Chlamydia trachomatis lacks the canonical genes required for the biosynthesis of p-aminobenzoate (pABA), a component of essential folate cofactors. Previous studies revealed a single gene from C. trachomatis, the CT610 gene, that rescues Escherichia coli ΔpabA, ΔpabB, and ΔpabC mutants, which are otherwise auxotrophic for pABA. CT610 shares low sequence similarity to nonheme diiron oxygenases, and the previously solved crystal structure revealed a diiron active site.
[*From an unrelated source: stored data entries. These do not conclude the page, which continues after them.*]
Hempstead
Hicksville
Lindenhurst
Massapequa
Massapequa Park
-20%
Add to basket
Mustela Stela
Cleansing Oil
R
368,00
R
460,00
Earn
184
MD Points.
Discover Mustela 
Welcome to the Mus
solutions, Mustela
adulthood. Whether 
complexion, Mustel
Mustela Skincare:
Genetic studies ruled out several potential substrates for CT610-dependent pABA biosynthesis, including chorismate and other shikimate pathway intermediates, leaving the actual precursor(s) unknown. Here, we supplied isotopically labeled potential precursors to E. coli ΔpabA cells expressing CT610 and found that the aromatic portion of tyrosine was highly incorporated into pABA, indicating that tyrosine is a precursor for CT610-dependent pABA biosynthesis. Additionally, in vitro enzymatic experiments revealed that purified CT610 exhibits low pABA synthesis activity under aerobic conditions in the absence of tyrosine or other potential substrates, where only the addition of a reducing agent such as dithiothreitol appears to stimulate pABA production. Furthermore, site-directed mutagenesis studies revealed that two conserved active site tyrosine residues are essential for the pABA synthesis reaction in vitro Thus, the current data are most consistent with CT610 being a unique self-sacrificing enzyme that utilizes its own active site tyrosine residue(s) for pABA biosynthesis in a reaction that requires O₂ and a reduced diiron cofactor.IMPORTANCE Chlamydia trachomatis is the most reported sexually transmitted infection in the United States and the leading cause of infectious blindness worldwide. Unlike many other intracellular pathogens that have undergone reductive evolution, C. trachomatis is capable of de novo biosynthesis of the essential cofactor tetrahydrofolate using a noncanonical pathway. Here, we identify the biosynthetic precursor to the p-aminobenzoate (pABA) portion of folate in a process that requires the CT610 enzyme from C. trachomatis We further provide evidence that CT610 is a self-sacrificing or "suicide" enzyme that uses its own amino acid residue(s) as the substrate for pABA synthesis. This work provides the foundation for future investigation of this chlamydial pABA synthase, which could lead to new therapeutic strategies for C. trachomatis infections.

Keywords: Chlamydia; folate biosynthesis; oxygenases; p-aminobenzoate; pABA; suicide enzyme.